** Excerpted records follows **
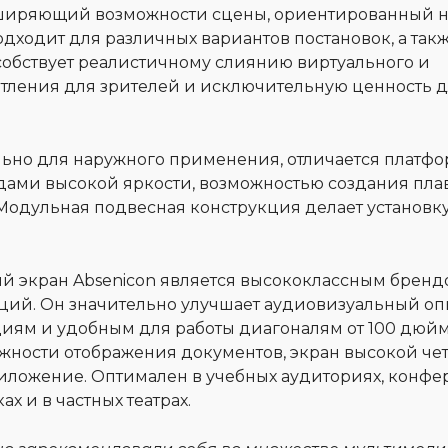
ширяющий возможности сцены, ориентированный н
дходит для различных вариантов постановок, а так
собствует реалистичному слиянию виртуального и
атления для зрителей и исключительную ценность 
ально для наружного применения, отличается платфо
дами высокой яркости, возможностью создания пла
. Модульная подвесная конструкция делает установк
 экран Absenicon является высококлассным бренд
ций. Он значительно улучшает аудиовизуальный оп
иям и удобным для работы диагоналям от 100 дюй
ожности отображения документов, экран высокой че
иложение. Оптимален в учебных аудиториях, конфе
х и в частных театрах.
** End of Excerpted records **
** Excerpted records follows **
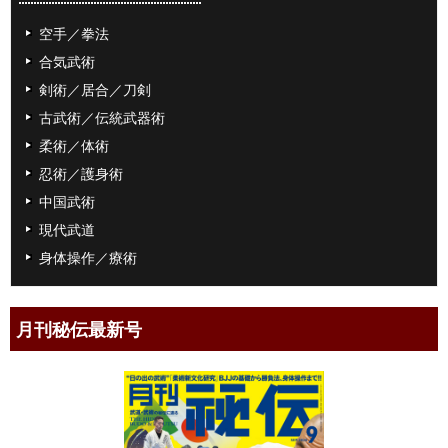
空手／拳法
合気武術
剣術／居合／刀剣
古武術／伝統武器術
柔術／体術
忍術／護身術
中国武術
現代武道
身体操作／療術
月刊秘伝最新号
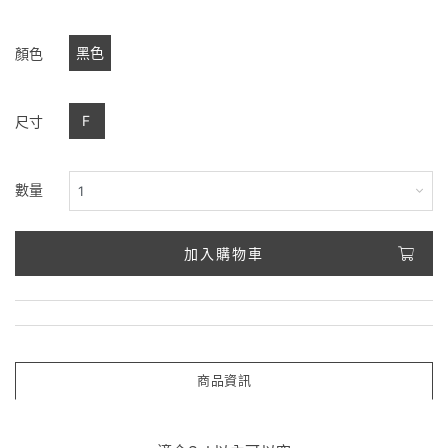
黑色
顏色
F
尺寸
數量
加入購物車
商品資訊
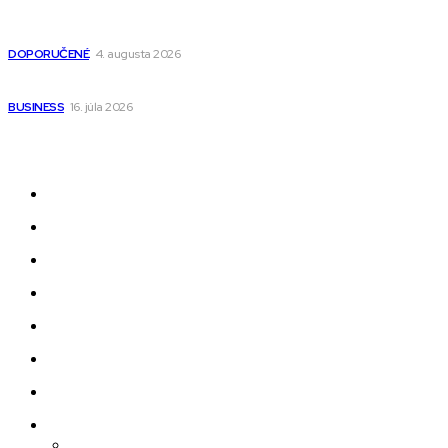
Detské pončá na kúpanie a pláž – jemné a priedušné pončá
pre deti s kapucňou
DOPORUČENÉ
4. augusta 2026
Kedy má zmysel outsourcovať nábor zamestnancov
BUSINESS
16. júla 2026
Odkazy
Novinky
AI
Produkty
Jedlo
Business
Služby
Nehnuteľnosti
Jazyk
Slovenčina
** End of Excerpted records **
** Excerpted records follows **
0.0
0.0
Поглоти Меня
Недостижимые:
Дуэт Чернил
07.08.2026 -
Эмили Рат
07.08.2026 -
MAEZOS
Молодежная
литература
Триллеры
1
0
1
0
** End of Excerpted records **
> [What you need to do]
As the answer, set down only the lines from the data above between the one holding "ширяющий возможности сцены, ориентированный н" and the one holding "дами высокой яркости, возможностью", inclusive, exactly as they read.

> [Output of the task]
ширяющий возможности сцены, ориентированный н
дходит для различных вариантов постановок, а так
собствует реалистичному слиянию виртуального и
атления для зрителей и исключительную ценность 
ально для наружного применения, отличается платфо
дами высокой яркости, возможностью создания пла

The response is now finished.